[[ Source material open ]]

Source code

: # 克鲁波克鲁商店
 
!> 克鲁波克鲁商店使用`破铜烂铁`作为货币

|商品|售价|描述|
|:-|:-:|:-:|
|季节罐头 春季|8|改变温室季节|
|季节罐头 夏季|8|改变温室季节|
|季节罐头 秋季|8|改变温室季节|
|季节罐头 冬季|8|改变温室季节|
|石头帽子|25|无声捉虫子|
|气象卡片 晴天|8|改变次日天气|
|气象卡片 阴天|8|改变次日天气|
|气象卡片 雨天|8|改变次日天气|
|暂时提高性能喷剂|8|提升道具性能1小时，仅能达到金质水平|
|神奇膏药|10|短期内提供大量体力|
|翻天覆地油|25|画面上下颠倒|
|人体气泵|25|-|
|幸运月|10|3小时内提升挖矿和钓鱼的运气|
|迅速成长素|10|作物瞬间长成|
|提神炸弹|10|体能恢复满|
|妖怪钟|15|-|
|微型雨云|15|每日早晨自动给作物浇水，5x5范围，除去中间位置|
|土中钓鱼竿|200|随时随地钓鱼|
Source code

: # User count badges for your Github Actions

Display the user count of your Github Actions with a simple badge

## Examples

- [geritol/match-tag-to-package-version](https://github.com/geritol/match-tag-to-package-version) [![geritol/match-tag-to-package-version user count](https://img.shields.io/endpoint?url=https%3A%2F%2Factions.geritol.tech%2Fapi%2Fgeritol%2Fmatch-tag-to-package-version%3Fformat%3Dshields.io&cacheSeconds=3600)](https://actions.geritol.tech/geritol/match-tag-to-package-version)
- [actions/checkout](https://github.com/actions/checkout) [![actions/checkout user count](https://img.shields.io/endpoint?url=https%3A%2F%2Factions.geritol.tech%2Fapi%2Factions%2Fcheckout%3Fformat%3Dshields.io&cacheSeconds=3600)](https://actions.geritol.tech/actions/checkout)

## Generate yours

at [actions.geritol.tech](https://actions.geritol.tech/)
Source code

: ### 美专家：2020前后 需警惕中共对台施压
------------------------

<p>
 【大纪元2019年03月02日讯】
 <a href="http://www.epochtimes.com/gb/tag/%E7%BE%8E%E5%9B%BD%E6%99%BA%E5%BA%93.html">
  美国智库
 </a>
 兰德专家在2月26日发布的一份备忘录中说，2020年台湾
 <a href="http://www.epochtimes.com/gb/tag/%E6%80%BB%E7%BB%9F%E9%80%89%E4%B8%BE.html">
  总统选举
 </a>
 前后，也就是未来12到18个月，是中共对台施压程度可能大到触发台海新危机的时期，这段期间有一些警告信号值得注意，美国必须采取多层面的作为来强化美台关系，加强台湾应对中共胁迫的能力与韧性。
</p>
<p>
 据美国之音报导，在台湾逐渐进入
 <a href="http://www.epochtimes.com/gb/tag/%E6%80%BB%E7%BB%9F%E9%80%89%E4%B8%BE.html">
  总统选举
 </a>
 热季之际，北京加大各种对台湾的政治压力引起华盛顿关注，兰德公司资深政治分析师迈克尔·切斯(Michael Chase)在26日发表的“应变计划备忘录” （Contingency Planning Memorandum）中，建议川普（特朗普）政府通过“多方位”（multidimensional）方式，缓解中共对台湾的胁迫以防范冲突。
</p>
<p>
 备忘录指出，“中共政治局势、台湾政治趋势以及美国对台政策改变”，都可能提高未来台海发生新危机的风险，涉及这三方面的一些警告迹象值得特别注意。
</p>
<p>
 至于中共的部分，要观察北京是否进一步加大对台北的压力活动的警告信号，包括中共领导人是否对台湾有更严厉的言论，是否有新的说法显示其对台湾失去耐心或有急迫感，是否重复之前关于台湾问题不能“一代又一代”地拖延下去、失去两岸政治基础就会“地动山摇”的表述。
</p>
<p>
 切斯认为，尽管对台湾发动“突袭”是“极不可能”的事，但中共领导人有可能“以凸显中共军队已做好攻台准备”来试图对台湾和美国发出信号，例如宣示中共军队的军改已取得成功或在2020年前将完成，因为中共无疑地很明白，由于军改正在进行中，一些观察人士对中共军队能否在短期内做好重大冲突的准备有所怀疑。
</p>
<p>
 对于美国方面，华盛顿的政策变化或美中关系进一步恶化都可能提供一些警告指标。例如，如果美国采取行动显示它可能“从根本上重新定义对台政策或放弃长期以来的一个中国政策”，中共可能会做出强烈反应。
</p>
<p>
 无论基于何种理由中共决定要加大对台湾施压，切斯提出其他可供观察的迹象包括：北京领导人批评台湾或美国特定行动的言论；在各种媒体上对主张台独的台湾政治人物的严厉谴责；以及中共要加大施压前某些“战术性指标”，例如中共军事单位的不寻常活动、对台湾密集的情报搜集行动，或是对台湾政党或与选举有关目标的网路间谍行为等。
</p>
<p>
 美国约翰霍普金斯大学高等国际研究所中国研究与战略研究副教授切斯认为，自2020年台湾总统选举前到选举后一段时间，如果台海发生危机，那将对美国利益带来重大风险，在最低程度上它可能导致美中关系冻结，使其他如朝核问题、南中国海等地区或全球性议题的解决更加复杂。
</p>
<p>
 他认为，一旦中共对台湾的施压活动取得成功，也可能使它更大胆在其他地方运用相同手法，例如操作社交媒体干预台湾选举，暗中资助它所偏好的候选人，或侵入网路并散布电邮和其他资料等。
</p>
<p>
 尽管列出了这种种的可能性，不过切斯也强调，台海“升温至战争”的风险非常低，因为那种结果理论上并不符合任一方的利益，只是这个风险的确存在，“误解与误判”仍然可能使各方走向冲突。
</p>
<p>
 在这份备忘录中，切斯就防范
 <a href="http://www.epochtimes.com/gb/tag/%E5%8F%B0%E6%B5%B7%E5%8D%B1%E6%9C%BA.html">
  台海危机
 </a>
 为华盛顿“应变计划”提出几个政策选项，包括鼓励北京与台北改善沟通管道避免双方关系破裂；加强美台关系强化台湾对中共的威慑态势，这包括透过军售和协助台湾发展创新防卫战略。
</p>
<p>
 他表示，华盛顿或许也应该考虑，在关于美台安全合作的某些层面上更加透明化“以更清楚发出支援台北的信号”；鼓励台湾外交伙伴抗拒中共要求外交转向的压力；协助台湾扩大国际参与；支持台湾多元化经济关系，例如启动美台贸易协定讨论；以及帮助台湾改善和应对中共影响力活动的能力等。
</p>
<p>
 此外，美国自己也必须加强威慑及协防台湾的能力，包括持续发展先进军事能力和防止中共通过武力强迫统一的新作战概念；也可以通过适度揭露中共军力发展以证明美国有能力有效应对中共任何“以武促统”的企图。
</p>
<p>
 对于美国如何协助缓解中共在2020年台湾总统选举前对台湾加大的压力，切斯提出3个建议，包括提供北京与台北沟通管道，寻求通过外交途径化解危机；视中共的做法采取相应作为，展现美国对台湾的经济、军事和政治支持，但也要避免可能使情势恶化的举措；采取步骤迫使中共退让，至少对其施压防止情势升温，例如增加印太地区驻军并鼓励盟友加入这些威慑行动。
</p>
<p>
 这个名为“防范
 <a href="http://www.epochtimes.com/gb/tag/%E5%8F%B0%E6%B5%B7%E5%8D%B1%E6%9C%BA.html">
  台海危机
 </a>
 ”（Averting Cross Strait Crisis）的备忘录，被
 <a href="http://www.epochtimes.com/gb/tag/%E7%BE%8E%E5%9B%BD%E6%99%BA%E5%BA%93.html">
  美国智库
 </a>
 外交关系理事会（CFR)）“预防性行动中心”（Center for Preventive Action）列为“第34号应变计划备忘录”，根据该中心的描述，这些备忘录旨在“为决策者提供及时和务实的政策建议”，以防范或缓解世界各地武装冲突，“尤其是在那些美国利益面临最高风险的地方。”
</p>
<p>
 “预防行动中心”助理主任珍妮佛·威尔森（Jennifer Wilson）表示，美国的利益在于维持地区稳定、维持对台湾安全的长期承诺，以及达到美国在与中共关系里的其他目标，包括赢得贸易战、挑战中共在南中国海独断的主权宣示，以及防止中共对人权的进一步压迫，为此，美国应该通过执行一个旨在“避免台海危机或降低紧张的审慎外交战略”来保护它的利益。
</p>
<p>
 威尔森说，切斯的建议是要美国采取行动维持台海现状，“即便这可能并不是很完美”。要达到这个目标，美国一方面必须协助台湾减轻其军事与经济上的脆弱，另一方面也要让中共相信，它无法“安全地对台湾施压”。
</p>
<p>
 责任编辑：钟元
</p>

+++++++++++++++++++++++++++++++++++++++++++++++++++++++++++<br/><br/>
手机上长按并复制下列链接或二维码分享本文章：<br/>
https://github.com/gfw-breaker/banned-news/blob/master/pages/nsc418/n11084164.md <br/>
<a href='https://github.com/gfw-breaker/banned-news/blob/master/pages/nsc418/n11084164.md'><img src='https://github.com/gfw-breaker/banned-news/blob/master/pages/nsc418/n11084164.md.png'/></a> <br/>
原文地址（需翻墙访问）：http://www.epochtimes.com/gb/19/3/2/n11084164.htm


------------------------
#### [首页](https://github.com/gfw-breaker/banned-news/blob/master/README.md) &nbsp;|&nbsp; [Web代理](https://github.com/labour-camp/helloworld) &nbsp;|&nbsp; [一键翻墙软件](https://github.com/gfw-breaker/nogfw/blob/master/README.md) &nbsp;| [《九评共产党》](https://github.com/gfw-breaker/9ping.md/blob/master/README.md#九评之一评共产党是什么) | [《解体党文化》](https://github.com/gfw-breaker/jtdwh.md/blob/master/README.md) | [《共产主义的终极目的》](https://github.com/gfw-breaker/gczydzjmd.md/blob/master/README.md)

[[ Source material closed ]]
[[ Source material open ]]

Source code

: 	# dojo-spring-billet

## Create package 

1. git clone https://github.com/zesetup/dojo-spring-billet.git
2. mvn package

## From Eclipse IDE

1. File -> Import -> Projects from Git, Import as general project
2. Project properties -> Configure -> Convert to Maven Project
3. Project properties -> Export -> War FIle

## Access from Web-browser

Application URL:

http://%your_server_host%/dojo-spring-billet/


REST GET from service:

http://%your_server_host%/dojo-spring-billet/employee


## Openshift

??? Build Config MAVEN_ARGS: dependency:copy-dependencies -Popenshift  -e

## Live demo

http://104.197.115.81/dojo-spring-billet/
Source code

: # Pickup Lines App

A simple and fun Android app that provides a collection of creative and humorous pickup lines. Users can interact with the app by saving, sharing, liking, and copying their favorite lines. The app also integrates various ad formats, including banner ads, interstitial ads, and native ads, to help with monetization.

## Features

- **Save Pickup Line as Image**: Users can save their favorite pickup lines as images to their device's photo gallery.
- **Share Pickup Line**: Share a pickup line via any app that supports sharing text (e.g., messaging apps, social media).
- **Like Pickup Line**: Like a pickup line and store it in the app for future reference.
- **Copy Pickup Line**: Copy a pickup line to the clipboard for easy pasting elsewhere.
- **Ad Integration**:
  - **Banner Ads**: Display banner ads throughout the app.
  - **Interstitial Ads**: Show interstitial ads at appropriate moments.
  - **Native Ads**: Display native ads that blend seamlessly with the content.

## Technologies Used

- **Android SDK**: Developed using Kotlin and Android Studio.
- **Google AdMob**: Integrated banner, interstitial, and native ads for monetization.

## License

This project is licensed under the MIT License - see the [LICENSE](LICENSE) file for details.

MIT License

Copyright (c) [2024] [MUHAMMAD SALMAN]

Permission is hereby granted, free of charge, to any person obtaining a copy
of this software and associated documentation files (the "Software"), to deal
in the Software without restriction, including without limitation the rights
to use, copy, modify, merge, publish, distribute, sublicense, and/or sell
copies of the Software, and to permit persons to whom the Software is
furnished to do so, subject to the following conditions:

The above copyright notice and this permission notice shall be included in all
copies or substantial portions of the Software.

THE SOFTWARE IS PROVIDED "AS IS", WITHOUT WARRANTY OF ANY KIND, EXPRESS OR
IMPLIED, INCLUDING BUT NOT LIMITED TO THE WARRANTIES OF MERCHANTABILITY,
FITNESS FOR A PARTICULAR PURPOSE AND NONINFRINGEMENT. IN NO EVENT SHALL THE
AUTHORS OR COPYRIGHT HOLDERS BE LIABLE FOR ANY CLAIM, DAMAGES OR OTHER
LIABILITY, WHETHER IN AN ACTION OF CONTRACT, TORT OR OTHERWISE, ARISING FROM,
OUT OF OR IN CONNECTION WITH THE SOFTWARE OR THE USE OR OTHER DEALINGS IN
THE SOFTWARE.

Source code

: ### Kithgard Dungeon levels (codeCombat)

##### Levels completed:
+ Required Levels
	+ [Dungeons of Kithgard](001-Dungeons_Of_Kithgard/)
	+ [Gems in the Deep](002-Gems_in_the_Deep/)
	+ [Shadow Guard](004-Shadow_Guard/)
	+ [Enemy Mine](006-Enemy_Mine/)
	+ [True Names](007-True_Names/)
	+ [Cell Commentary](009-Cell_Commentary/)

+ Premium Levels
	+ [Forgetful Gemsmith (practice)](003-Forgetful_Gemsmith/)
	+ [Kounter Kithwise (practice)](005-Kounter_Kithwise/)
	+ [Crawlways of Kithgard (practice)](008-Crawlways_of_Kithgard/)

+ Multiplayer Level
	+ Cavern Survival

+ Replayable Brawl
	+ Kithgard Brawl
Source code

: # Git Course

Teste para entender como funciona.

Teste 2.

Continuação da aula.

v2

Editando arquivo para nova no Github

[[ Source material closed ]]
[[ Source material open ]]

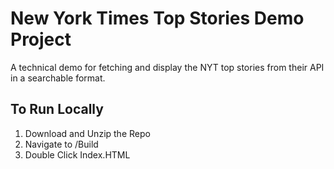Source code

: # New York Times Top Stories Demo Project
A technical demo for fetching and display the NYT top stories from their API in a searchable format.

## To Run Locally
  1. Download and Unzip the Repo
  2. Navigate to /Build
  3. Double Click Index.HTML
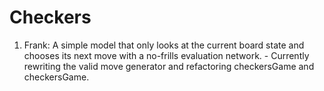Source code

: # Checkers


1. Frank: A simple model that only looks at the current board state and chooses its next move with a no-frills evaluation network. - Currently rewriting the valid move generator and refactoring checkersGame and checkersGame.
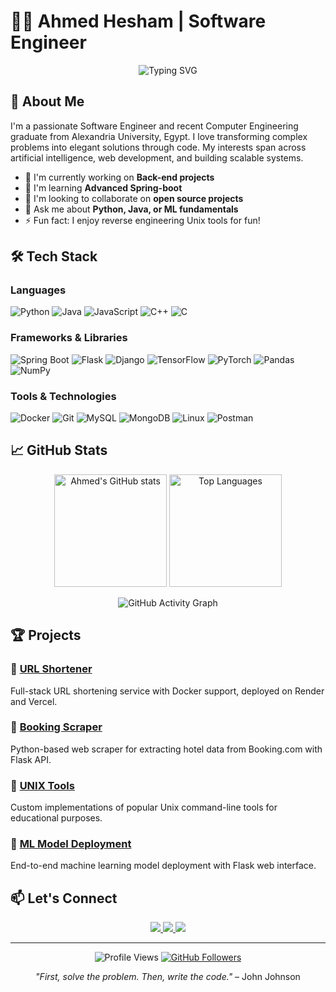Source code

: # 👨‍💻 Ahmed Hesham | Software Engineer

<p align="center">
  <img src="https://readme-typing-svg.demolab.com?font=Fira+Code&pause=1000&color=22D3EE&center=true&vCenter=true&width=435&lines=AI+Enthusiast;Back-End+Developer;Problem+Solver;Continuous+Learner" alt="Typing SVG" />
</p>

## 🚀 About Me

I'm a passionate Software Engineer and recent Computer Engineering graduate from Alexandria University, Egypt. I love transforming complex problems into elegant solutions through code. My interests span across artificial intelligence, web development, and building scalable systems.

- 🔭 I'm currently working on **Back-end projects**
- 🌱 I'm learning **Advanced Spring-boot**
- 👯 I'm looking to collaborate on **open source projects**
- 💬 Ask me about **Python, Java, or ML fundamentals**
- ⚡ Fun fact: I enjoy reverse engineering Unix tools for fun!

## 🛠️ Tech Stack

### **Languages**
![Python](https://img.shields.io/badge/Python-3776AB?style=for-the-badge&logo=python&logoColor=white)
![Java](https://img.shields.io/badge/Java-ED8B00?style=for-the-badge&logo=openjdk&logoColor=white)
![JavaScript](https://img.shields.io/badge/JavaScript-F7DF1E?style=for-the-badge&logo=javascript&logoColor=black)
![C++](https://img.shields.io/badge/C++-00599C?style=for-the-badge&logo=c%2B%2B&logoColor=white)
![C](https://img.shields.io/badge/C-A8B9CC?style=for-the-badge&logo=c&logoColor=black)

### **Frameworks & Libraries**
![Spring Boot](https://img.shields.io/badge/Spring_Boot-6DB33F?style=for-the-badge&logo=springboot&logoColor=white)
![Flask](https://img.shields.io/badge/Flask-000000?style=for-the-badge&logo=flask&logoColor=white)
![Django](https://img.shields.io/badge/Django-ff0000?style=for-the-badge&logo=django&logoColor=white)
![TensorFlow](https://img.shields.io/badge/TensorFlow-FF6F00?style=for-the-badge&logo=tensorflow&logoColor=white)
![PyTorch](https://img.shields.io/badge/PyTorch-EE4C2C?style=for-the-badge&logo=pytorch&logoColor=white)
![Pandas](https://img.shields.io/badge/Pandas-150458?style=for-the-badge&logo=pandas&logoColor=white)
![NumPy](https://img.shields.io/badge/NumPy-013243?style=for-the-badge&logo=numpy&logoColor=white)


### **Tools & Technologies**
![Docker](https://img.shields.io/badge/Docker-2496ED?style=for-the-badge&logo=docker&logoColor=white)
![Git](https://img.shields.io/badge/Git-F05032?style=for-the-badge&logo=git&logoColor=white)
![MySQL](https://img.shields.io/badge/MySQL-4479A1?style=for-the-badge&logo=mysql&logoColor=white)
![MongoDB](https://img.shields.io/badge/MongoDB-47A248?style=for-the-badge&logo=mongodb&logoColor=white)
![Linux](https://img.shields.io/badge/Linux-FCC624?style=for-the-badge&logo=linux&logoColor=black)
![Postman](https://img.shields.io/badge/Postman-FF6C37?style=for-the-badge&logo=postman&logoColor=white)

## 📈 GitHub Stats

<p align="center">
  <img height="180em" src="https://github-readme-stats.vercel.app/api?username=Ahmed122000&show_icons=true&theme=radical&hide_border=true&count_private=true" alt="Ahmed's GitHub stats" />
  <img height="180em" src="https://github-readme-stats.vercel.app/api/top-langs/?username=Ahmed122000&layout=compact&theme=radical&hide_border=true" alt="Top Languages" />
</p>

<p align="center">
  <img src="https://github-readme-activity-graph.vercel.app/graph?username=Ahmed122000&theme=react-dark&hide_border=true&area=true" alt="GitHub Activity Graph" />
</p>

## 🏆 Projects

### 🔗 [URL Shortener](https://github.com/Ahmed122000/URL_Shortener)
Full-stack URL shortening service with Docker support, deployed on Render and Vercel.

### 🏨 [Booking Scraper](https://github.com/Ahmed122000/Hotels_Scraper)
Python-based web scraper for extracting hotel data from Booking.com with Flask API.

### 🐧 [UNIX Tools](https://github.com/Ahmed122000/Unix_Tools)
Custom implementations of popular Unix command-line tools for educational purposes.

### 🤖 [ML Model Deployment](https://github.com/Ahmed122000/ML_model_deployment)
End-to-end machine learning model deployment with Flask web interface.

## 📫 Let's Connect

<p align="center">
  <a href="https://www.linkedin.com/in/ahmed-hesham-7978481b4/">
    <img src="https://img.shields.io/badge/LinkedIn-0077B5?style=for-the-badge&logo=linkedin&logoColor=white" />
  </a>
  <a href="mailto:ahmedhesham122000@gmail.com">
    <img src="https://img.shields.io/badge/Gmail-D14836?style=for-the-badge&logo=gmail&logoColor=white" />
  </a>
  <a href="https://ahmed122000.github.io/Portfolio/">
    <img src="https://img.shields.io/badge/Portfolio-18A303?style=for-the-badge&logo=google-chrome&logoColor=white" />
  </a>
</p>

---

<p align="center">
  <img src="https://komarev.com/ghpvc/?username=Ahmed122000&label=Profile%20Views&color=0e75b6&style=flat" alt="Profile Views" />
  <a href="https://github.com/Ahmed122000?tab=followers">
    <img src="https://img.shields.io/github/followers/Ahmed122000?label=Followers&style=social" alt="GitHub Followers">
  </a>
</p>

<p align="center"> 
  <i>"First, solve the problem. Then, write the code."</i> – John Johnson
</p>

[[ Source material closed ]]

- Directive:
Which lines above run from the one containing "of this software" to the one containing "copies or substantial"? Give them again exactly, both ends included.

- Solution to the exercise:
of this software and associated documentation files (the "Software"), to deal
in the Software without restriction, including without limitation the rights
to use, copy, modify, merge, publish, distribute, sublicense, and/or sell
copies of the Software, and to permit persons to whom the Software is
furnished to do so, subject to the following conditions:

The above copyright notice and this permission notice shall be included in all
copies or substantial portions of the Software.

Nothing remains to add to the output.